Tuesday, July 6, 2010

IS THE COUNTRY REALLY FACING A MORAL CRISIS?

Working as an anti-vice volunteer must be exciting and titillating. You never know what or who you may discover behind locked hotel room doors, behind coconut trees on the beach or inside cars parked at lovers' haunts.

"We go to places identified as hot spots to catch the culprits in the act. We listen for sounds of heavy breathing and kissing. We observe and wait for a while to get evidence for prosecution purposes if they are Muslim couples. Then we move in and aim our torchlights on the young couples who are usually naked," says one such volunteer who reportedly has had enough. He is calling it quits after six years of nabbing 1,200 naked couples doing 'it' on the beaches in Terengganu.

Gee, this is one case of burn-out I never thought I would read about.

So what are the authorities going to do about it? Their plan? "Light up the beaches and intensify patrols at hot areas." Well, good luck in their fight against raging hormones! If years of patrolling the beaches has only resulted in more khalwat cases, it's obvious this approach doesn't work.

According to statistics from The National Registration Department, a total of 257,000 birth certificates issued between 2000 and July 2008 did not bear the names of parents. This translates into 2500 babies born out of wedlock monthly or 84 cases daily. In 2009 alone, Malays top the list with 17,303 such cases. That works out to 1442 cases a month!

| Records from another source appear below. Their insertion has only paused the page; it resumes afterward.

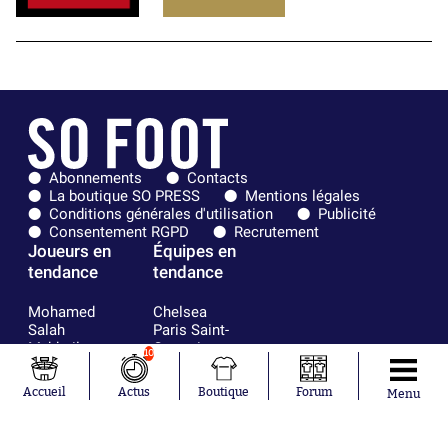
Abonnements
Contacts
La boutique SO PRESS
Mentions légales
Conditions générales d'utilisation
Publicité
Consentement RGPD
Recrutement
Joueurs en
Équipes en
tendance
tendance
Mohamed
Chelsea
Salah
Paris Saint-
Mykhailo
Germain
10
Mudryk
Bordeaux
Neymar
Olympique
Accueil
Actus
Boutique
Forum
Menu
Khalis Merah
lyonnais
Loïs Openda
FIFA
Moussa
Real Madrid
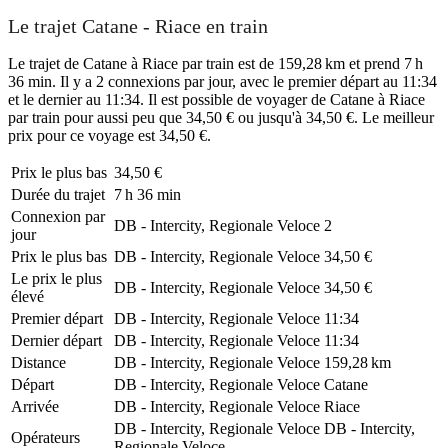
Le trajet Catane - Riace en train
Le trajet de Catane à Riace par train est de 159,28 km et prend 7 h
36 min. Il y a 2 connexions par jour, avec le premier départ au 11:34
et le dernier au 11:34. Il est possible de voyager de Catane à Riace
par train pour aussi peu que 34,50 € ou jusqu'à 34,50 €. Le meilleur
prix pour ce voyage est 34,50 €.
Prix ​​le plus bas
34,50 €
Durée du trajet
7 h 36 min
Connexion par
DB - Intercity, Regionale Veloce
2
jour
Prix ​​le plus bas
DB - Intercity, Regionale Veloce
34,50 €
Le prix le plus
DB - Intercity, Regionale Veloce
34,50 €
élevé
Premier départ
DB - Intercity, Regionale Veloce
11:34
Dernier départ
DB - Intercity, Regionale Veloce
11:34
Distance
DB - Intercity, Regionale Veloce
159,28 km
Départ
DB - Intercity, Regionale Veloce
Catane
Arrivée
DB - Intercity, Regionale Veloce
Riace
DB - Intercity, Regionale Veloce
DB - Intercity,
Opérateurs
Regionale Veloce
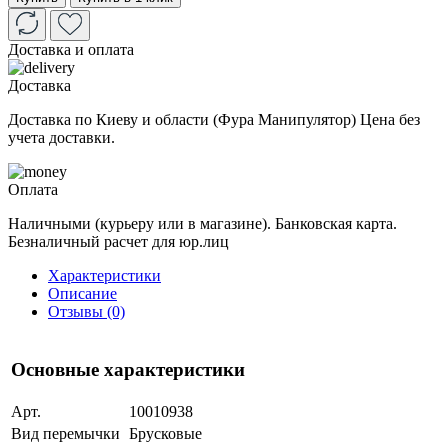
Доставка и оплата
Доставка
Доставка по Киеву и области (Фура Манипулятор) Цена без
учета доставки.
Оплата
Наличными (курьеру или в магазине). Банковская карта.
Безналичный расчет для юр.лиц
Характеристики
Описание
Отзывы (0)
Основные характеристики
Арт.
10010938
Вид перемычки
Брусковые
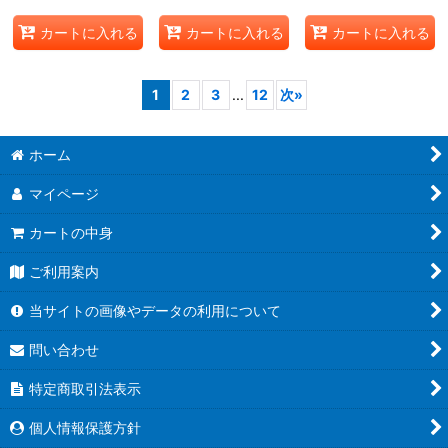
カートに入れる
カートに入れる
カートに入れる
1
2
3
...
12
次
»
ホーム
マイページ
カートの中身
ご利用案内
当サイトの画像やデータの利用について
問い合わせ
特定商取引法表示
個人情報保護方針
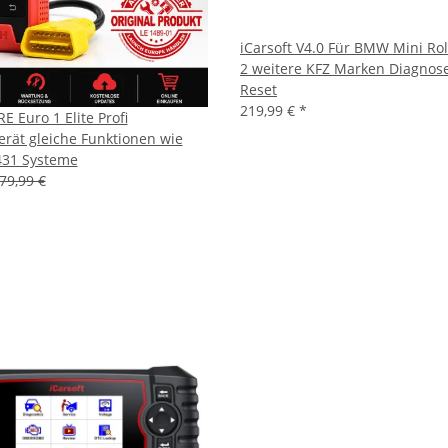
iCarsoft V4.0 Für BMW Mini Rol
2 weitere KFZ Marken Diagnose
Reset
219,99 €
*
 Euro 1 Elite Profi
rät gleiche Funktionen wie
431 Systeme
79,99 €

What is shocking is not the number of illegitimate babies, but the high incidence of babies abandoned at roadsides or left at dump-sites, often to die. The young mothers have nowhere and no one to turn to. They see no other way out of their predicament. They should be given all the help possible. Punishment and condemnation are the last things they need.

If the harsh approach of fire and brimstone, imprisonment and social ostracism doesn't seem to work, perhaps what is needed is love, forgiveness and support from the family of young unmarried mothers, and a sense of duty and responsibility from young unmarried fathers.

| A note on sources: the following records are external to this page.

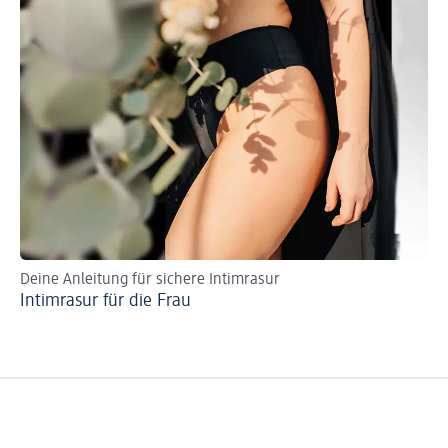
Deine Anleitung für sichere Intimrasur
Intimrasur für die Frau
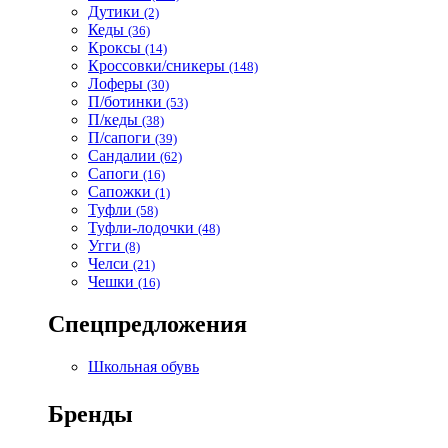
Дутики
(2)
Кеды
(36)
Кроксы
(14)
Кроссовки/сникеры
(148)
Лоферы
(30)
П/ботинки
(53)
П/кеды
(38)
П/сапоги
(39)
Сандалии
(62)
Сапоги
(16)
Сапожки
(1)
Туфли
(58)
Туфли-лодочки
(48)
Угги
(8)
Челси
(21)
Чешки
(16)
Спецпредложения
Школьная обувь
Бренды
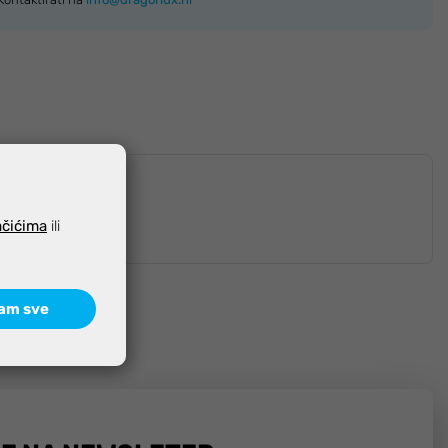
ačićima
ili
am sve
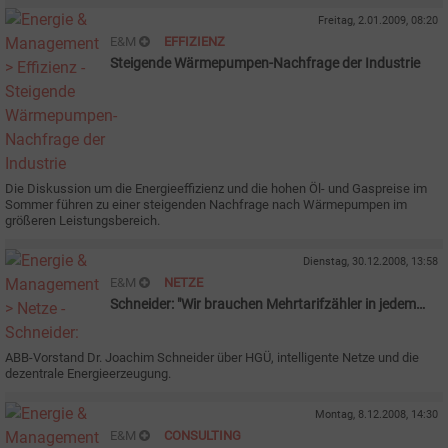
Freitag, 2.01.2009, 08:20
E&M
EFFIZIENZ
Steigende Wärmepumpen-Nachfrage der Industrie
Die Diskussion um die Energieeffizienz und die hohen Öl- und Gaspreise im
Sommer
führen zu einer steigenden Nachfrage nach Wärmepumpen im
größeren Leistungsbereich.
Dienstag, 30.12.2008, 13:58
E&M
NETZE
Schneider: "Wir brauchen Mehrtarifzähler in jedem
Haushalt"
ABB-Vorstand Dr. Joachim Schneider über HGÜ, intelligente Netze und die
dezentrale Energieerzeugung.
Montag, 8.12.2008, 14:30
E&M
CONSULTING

While our leaders are lamenting the 'moral decline' among our youths, we have laws in our country that allow child marriages. Did you know that the marriage of children below the age of 16 is permitted with the consent of the Syariah Court? When a man old enough to be the father or the grandfather of the child is legally allowed to marry that child, that, in my view, is morally wrong, and bordering on paedophilia.

With the appointment of the first two women Syariah Court judges at the Putrajaya and Federal Territory courts, hopefully there will be greater protection and justice for Muslim women in the country.